▶ [BRIEF]:
How many of the lines below include the word "berikut"? Only the number should be given.

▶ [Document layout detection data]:
########################################
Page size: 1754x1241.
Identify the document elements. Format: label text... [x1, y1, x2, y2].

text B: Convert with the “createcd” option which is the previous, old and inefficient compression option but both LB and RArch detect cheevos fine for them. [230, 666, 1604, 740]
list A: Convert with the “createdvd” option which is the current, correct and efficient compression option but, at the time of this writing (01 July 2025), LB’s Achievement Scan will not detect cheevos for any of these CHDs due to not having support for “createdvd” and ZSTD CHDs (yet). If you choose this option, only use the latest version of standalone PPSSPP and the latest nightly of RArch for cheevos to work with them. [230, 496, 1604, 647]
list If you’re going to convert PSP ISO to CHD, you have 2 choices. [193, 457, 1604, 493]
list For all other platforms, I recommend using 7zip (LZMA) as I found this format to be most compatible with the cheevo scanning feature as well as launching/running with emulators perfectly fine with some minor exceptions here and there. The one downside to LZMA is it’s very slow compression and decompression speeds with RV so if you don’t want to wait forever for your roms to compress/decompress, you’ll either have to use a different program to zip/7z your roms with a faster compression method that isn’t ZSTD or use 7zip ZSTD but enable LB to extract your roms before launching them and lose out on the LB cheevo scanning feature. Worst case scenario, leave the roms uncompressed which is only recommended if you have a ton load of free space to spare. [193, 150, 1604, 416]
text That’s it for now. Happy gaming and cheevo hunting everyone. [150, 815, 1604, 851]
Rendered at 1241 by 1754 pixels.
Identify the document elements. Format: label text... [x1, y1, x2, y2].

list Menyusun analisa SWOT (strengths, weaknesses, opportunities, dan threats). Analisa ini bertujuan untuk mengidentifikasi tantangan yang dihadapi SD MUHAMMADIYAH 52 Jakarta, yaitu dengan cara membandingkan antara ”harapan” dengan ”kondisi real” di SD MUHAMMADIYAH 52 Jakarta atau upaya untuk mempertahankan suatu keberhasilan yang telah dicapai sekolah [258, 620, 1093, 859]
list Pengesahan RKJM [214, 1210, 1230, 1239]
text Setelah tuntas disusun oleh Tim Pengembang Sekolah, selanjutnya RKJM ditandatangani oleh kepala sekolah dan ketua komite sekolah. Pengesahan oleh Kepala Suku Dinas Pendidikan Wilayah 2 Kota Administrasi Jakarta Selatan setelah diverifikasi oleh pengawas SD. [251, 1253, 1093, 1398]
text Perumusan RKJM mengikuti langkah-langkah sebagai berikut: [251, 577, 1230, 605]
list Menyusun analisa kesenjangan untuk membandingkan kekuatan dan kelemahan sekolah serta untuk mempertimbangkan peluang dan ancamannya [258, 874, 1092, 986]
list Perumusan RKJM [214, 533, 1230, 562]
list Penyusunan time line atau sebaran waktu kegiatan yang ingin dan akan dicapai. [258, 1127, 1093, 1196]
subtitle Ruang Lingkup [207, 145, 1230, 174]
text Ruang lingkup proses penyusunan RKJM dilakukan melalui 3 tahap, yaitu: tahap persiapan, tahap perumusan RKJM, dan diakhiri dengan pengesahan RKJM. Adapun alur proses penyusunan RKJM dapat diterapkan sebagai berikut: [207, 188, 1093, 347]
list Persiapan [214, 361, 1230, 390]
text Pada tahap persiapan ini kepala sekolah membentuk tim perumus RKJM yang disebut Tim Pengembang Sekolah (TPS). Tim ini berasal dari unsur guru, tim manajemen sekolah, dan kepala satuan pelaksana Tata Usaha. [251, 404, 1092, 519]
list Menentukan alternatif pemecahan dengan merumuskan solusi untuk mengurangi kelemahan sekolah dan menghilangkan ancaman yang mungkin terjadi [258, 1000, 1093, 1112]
########################################
▶ [TASK SOLUTION]:
2